Their one-person friendliness can result in a snub to other members of the family, making a Shih Tzu’s loyalty an exclusionary trait.

16. The Kid Conundrum

Shih Tzus might not be the best dog breed for households with small children who can overwhelm the dog’s smaller size and more delicate frame.

17. Canine Confrontation

Their territorial nature could also cause problems if you have multiple pets, as they may not take kindly to sharing their space, toys, or affection.

18. Neediness is Not Necessarily Cute

While Shih Tzu’s love to be with their humans, their constant need for human company can be overwhelming for those with busy lifestyles.

19. The Shih Tzu Dilemma in Apartment Living

Apartment dwellers need to consider their Shih Tzu’s tendency to bark and socialize noise as well as the space limitations that can affect their exercise and play needs.

20. The Lap Dog Label

Shih Tzus are often seen as lap dogs, but this label neglects their strong need for mental stimulation and physical exercise, fueling a myriad of behavioral problems if left unaddressed.

Why Shih Tzu Are the Worst Dog

21. Not So Sporty Sidekicks

This breed is not a runner’s best friend; their low exercise tolerance means that strenuous activities are out of the question, impacting your fitness routines and outdoor adventures.

22. Weather Woes

Their sensitivity to extreme weather means they’re not ideal for those living in areas with harsh climates. Heatstroke and frostbite are real concerns for Shih Tzus, which could curtail winter walks and summer beach days.

23. The Attention Addiction

Shih Tzus crave attention and can suffer from separation anxiety if left alone for long periods, leading to destructive behavior and a high-maintenance pet policy that requires much time and effort.

24. The Torch-Bearer Tradition

Their breed’s history as a royal companion might lead them to expectation behaviors, creating an odd paradox between their regal past and their sometimes ‘ruff’ present-day behaviors.

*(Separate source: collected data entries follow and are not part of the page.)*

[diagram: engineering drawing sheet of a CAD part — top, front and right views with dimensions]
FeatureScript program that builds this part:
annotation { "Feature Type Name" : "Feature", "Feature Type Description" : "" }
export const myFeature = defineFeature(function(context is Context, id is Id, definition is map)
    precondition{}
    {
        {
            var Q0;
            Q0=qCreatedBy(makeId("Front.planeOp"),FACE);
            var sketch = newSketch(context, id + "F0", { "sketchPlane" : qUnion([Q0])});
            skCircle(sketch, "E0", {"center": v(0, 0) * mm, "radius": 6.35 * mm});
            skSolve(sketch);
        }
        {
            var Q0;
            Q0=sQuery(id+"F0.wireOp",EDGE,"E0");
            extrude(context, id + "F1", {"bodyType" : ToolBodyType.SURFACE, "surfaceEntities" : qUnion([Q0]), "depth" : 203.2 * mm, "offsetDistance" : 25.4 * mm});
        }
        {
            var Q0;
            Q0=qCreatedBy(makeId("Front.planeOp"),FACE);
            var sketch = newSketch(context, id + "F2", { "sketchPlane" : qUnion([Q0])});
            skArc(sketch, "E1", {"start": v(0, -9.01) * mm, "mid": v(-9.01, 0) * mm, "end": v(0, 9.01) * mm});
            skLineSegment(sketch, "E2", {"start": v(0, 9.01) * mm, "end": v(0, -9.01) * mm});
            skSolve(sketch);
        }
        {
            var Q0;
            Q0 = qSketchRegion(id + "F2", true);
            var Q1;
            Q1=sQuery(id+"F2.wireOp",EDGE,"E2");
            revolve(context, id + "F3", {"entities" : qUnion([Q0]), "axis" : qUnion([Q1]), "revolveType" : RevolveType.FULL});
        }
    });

25. The Climate of Companionship

Shih Tzus don’t appreciate solitude, requiring a constant companion to thrive, making them a potentially impractical pet for individuals with less social lifestyles.

While the list may be tongue-in-cheek, the considerations are real. Every dog lover knows that behind the breed generalizations, there’s an individual dog with a unique personality and set of needs. The key to a successful and fulfilling bond with a Shih Tzu or any dog is understanding the pros and cons, and being prepared to meet those ‘ruff’ edges with patience and care.

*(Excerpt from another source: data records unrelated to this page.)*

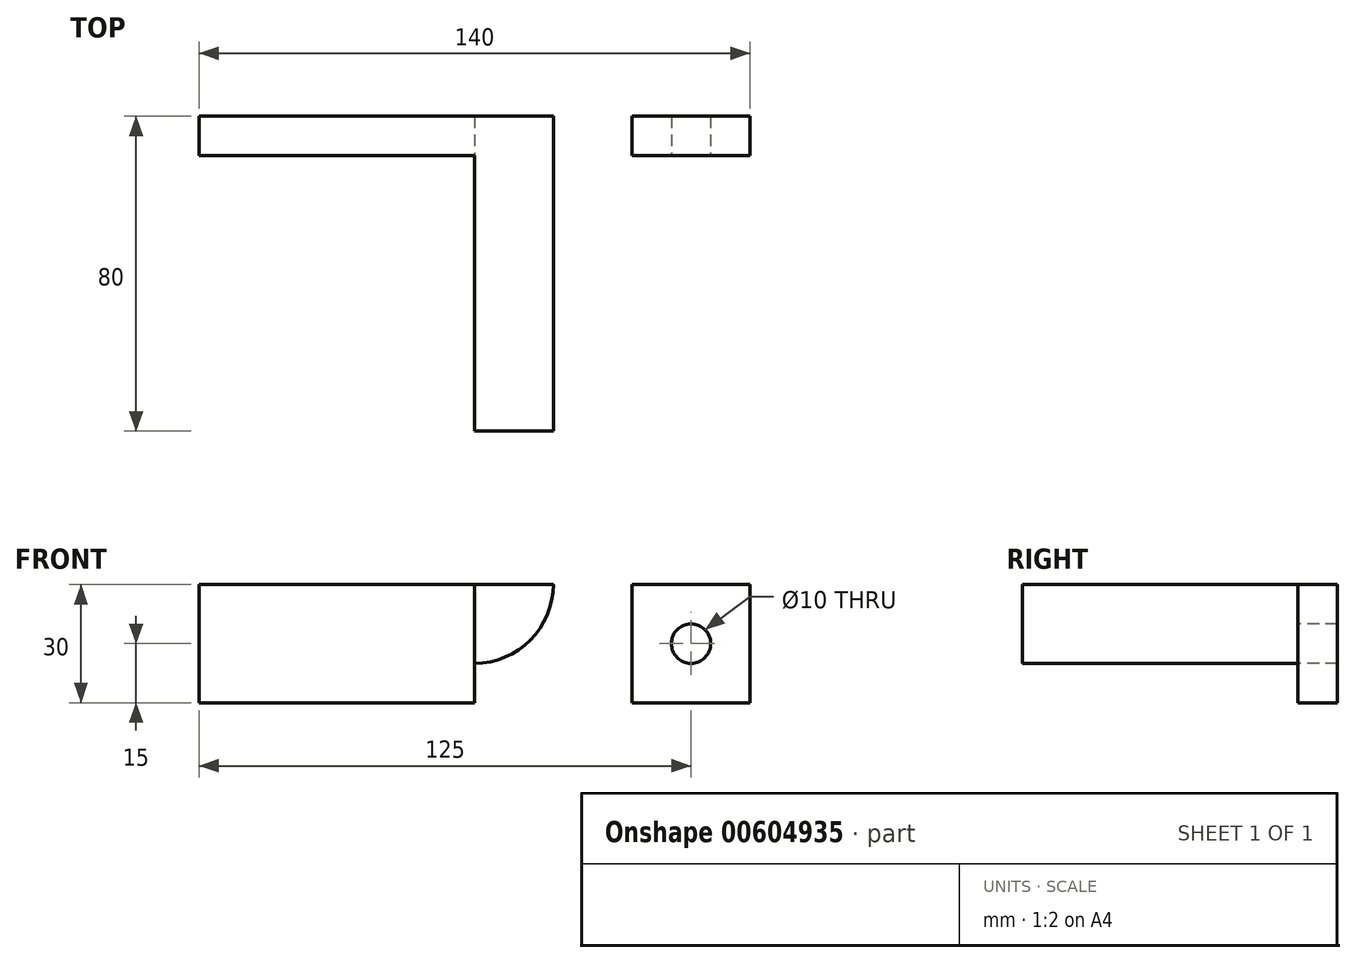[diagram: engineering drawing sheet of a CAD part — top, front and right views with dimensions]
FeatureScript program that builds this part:
annotation { "Feature Type Name" : "Feature", "Feature Type Description" : "" }
export const myFeature = defineFeature(function(context is Context, id is Id, definition is map)
    precondition{}
    {
        {
            var Q0;
            Q0=qCreatedBy(makeId("Right.planeOp"),FACE);
            var sketch = newSketch(context, id + "F0", { "sketchPlane" : qUnion([Q0])});
            skLineSegment(sketch, "E0", {"start": v(0, 30) * mm, "end": v(0, 0) * mm});
            skLineSegment(sketch, "E1", {"start": v(0, 0) * mm, "end": v(-60, 0) * mm});
            skLineSegment(sketch, "E2", {"start": v(-60, 0) * mm, "end": v(-60, -30) * mm});
            skLineSegment(sketch, "E3", {"start": v(-60, -30) * mm, "end": v(10, -30) * mm, "construction": true});
            skLineSegment(sketch, "E4", {"start": v(10, -30) * mm, "end": v(10, 30) * mm});
            skLineSegment(sketch, "E5", {"start": v(0, 30) * mm, "end": v(10, 30) * mm});
            skArc(sketch, "E6", {"start": v(-45, -30) * mm, "mid": v(-25, -10) * mm, "end": v(-5, -30) * mm});
            skLineSegment(sketch, "E7", {"start": v(-60, -30) * mm, "end": v(-45, -30) * mm, "construction": true});
            skLineSegment(sketch, "E8", {"start": v(-5, -30) * mm, "end": v(10, -30) * mm, "construction": true});
            skLineSegment(sketch, "E9", {"start": v(-60, -30) * mm, "end": v(-45, -30) * mm});
            skLineSegment(sketch, "E10", {"start": v(-5, -30) * mm, "end": v(10, -30) * mm});
            skSolve(sketch);
        }
        {
            var Q0;
            Q0=makeQuery(id+"F0.imprint","IMPRINT",FACE,{"disambiguationData":[TD([[makeQuery(id+"F0.imprint","IMPRINT",EDGE,{"derivedFrom":sQuery(id+"F0.wireOp",EDGE,"E0")}),1.0]])]});
            extrude(context, id + "F1", {"entities" : qUnion([Q0]), "endBound" : BoundingType.SYMMETRIC, "depth" : 140 * mm, "offsetDistance" : 25 * mm});
        }
        {
            var Q0;
            Q0=makeQuery(id+"F1.opExtrude","SWEPT_FACE",FACE,{"disambiguationData":[OSD([sQuery(id+"F0.wireOp",EDGE,"E0")])]});
            var sketch = newSketch(context, id + "F2", { "sketchPlane" : qUnion([Q0])});
            skLineSegment(sketch, "E11.bottom", {"start": v(40, 0) * mm, "end": v(0, 0) * mm});
            skLineSegment(sketch, "E11.top", {"start": v(40, 30) * mm, "end": v(0, 30) * mm});
            skLineSegment(sketch, "E11.left", {"start": v(40, 0) * mm, "end": v(40, 30) * mm});
            skLineSegment(sketch, "E11.right", {"start": v(0, 0) * mm, "end": v(0, 30) * mm});
            skSolve(sketch);
        }
        {
            var Q0;
            Q0=makeQuery(id+"F2.imprint","IMPRINT",FACE,{"disambiguationData":[TD([[makeQuery(id+"F2.imprint","IMPRINT",EDGE,{"derivedFrom":sQuery(id+"F2.wireOp",EDGE,"E11.bottom")}),-1.0]])]});
            extrude(context, id + "F3", {"entities" : qUnion([Q0]), "operationType" : NewBodyOperationType.ADD, "depth" : 60 * mm, "offsetDistance" : 25 * mm});
        }
        {
            var Q0;
            {var subQ0=sQuery(id+"F2.wireOp",EDGE,"E11.right");var subQ1=sQuery(id+"F2.wireOp",EDGE,"E11.left");var subQ2=sQuery(id+"F2.wireOp",EDGE,"E11.top");var subQ3=sQuery(id+"F2.wireOp",EDGE,"E11.bottom");Q0=makeQuery(id+"FlGcxx7yue9F5qh_1.1.F3.boolean.opBoolean","MERGE",FACE,{"derivedFrom":[makeQuery(id+"F3.boolean.opBoolean","MERGE",FACE,{"derivedFrom":[makeQuery(id+"F1.opExtrude","SWEPT_FACE",FACE,{"disambiguationData":[OSD([sQuery(id+"F0.wireOp",EDGE,"E2")])]}),makeQuery(id+"F3.opExtrude","CAP_FACE",FACE,{"disambiguationData":[OSD([subQ3,subQ2,subQ1,subQ0])],"isStart":false})]}),makeQuery(id+"FlGcxx7yue9F5qh_1.1.F3.opExtrude","CAP_FACE",FACE,{"disambiguationData":[OSD([subQ3,subQ2,subQ1,subQ0])],"isStart":false})]});}
            var sketch = newSketch(context, id + "F4", { "sketchPlane" : qUnion([Q0])});
            skArc(sketch, "E12", {"start": v(20, 30) * mm, "mid": v(0, 10) * mm, "end": v(-20, 30) * mm});
            skSolve(sketch);
        }
        {
            var Q0;
            {var subQ0=sQuery(id+"F4.wireOp",EDGE,"E12");Q0=makeQuery(id+"F4.imprint","IMPRINT",FACE,{"disambiguationData":[TD([[makeQuery(id+"F4.imprint","IMPRINT",EDGE,{"derivedFrom":subQ0}),-1.0]])]});}
            extrude(context, id + "F5", {"entities" : qUnion([Q0]), "operationType" : NewBodyOperationType.REMOVE, "endBound" : BoundingType.THROUGH_ALL, "oppositeDirection" : true, "depth" : 25 * mm, "offsetDistance" : 25 * mm});
        }
        {
            var Q0;
            {var subQ0=sQuery(id+"F2.wireOp",EDGE,"E11.right");var subQ1=sQuery(id+"F2.wireOp",EDGE,"E11.left");var subQ2=sQuery(id+"F2.wireOp",EDGE,"E11.top");var subQ3=sQuery(id+"F2.wireOp",EDGE,"E11.bottom");Q0=makeQuery(id+"FlGcxx7yue9F5qh_1.1.F3.boolean.opBoolean","MERGE",FACE,{"derivedFrom":[makeQuery(id+"F3.boolean.opBoolean","MERGE",FACE,{"derivedFrom":[makeQuery(id+"F1.opExtrude","SWEPT_FACE",FACE,{"disambiguationData":[OSD([sQuery(id+"F0.wireOp",EDGE,"E2")])]}),makeQuery(id+"F3.opExtrude","CAP_FACE",FACE,{"disambiguationData":[OSD([subQ3,subQ2,subQ1,subQ0])],"isStart":false})]}),makeQuery(id+"FlGcxx7yue9F5qh_1.1.F3.opExtrude","CAP_FACE",FACE,{"disambiguationData":[OSD([subQ3,subQ2,subQ1,subQ0])],"isStart":false})]});}
            var sketch = newSketch(context, id + "F6", { "sketchPlane" : qUnion([Q0])});
            skArc(sketch, "E13.0", {"start": v(20, 30) * mm, "mid": v(0, 10) * mm, "end": v(-20, 30) * mm});
            skArc(sketch, "E14", {"start": v(30, 30) * mm, "mid": v(0, 0) * mm, "end": v(-30, 30) * mm});
            skSolve(sketch);
        }
        {
            var Q0;
            {var subQ0=sQuery(id+"F6.wireOp",EDGE,"E13.0");Q0=makeQuery(id+"F6.imprint","IMPRINT",FACE,{"disambiguationData":[TD([[makeQuery(id+"F6.imprint","IMPRINT",EDGE,{"derivedFrom":subQ0}),1.0]])]});}
            extrude(context, id + "F7", {"entities" : qUnion([Q0]), "operationType" : NewBodyOperationType.ADD, "depth" : 10 * mm, "offsetDistance" : 25 * mm});
        }
        {
            var Q0;
            Q0=qCreatedBy(makeId("Front.planeOp"),FACE);
            var sketch = newSketch(context, id + "F8", { "sketchPlane" : qUnion([Q0])});
            skCircle(sketch, "E15", {"center": v(55, 15) * mm, "radius": 5 * mm});
            skSolve(sketch);
        }
        {
            var Q0;
            Q0=makeQuery(id+"F8.imprint","IMPRINT",FACE,{"disambiguationData":[TD([[makeQuery(id+"F8.imprint","IMPRINT",EDGE,{"derivedFrom":sQuery(id+"F8.wireOp",EDGE,"E15")}),1.0]])]});
            extrude(context, id + "F9", {"entities" : qUnion([Q0]), "operationType" : NewBodyOperationType.REMOVE, "endBound" : BoundingType.THROUGH_ALL, "oppositeDirection" : true, "depth" : 25 * mm, "offsetDistance" : 25 * mm});
        }
    });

The best dog for you might not be the ‘best’ dog according to this list, and that’s perfectly okay. Embrace the quirks of your pet just as you love their endearing qualities. In the end, the reward of dog companionship is as unique as the bond between owner and pet, regardless of breed.


Is a Shih Tzu a good pet?

Shih Tzus can be excellent pets for the right owner. While they have their quirks, they are also affectionate, loyal, and adaptable to different living situations. Potential owners should consider their needs and prepare accordingly.

Are Shih Tzus good with kids?

Ideally, Shih Tzus should be socialized with children from an early age. They can be good family dogs, but children should be taught to handle them with care due to their small size.

Does Shih Tzus have a lot of health problems?

Shih Tzus are prone to various health issues, typically due to their breeding. From respiratory issues to eye and dental problems, they require attentive care and regular veterinary check-ups.